■ Extracted information:

---

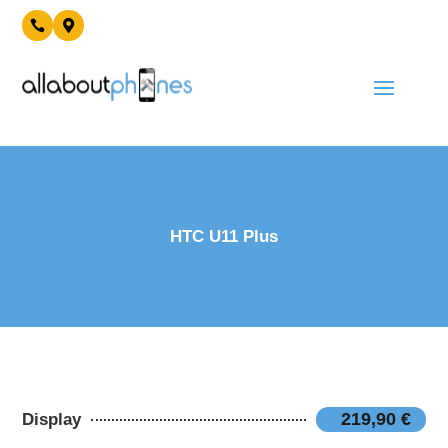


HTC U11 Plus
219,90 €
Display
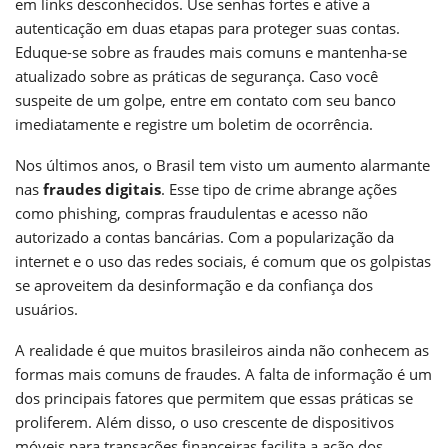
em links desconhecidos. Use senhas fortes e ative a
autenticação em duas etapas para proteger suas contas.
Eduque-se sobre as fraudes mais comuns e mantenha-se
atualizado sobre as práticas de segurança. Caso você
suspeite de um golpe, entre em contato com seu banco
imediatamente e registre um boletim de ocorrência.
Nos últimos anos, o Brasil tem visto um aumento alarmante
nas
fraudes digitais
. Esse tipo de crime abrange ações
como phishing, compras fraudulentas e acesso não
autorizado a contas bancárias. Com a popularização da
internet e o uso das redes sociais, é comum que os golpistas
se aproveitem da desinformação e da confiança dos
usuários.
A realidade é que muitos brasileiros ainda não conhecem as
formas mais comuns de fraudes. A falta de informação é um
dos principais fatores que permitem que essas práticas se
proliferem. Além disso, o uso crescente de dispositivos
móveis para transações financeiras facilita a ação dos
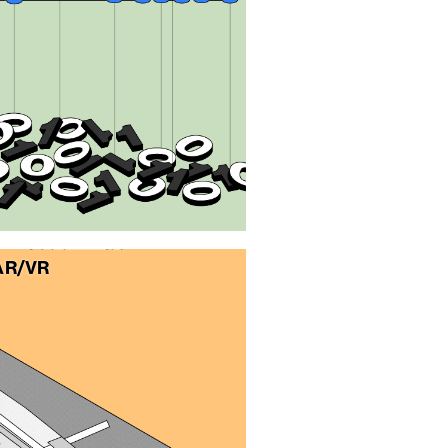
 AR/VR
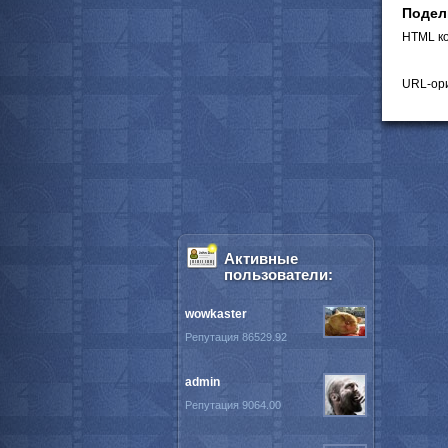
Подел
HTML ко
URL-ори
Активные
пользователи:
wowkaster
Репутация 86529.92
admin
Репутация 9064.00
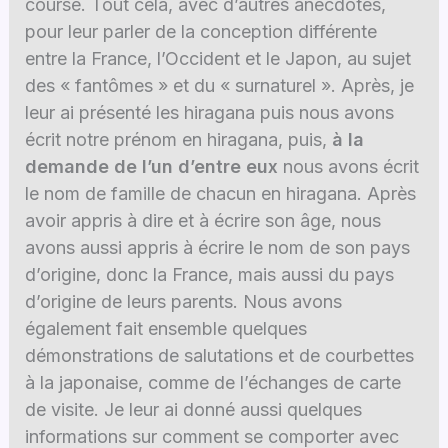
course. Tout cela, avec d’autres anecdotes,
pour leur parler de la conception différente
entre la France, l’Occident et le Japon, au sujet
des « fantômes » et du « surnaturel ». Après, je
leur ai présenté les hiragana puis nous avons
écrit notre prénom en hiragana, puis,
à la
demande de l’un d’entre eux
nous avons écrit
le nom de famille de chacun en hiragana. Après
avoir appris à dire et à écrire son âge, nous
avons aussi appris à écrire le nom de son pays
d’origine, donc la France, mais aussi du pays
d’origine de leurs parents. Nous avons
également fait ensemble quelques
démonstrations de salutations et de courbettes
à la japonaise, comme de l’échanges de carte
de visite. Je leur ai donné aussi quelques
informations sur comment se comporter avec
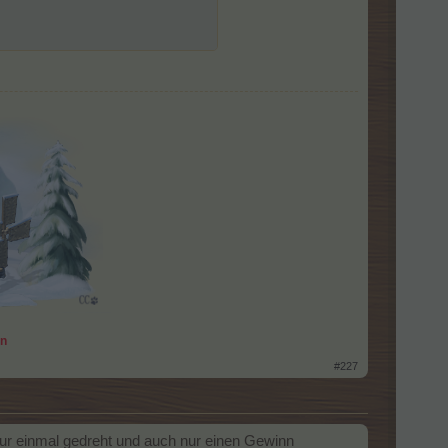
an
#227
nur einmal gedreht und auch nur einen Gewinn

---

■ What is being asked: Within the listing above, extract exactly the lines from the line with "Nos últimos anos, o" to the line with "A realidade é", the two named lines included, and no others.

■ Your response:
Nos últimos anos, o Brasil tem visto um aumento alarmante
nas
fraudes digitais
. Esse tipo de crime abrange ações
como phishing, compras fraudulentas e acesso não
autorizado a contas bancárias. Com a popularização da
internet e o uso das redes sociais, é comum que os golpistas
se aproveitem da desinformação e da confiança dos
usuários.
A realidade é que muitos brasileiros ainda não conhecem as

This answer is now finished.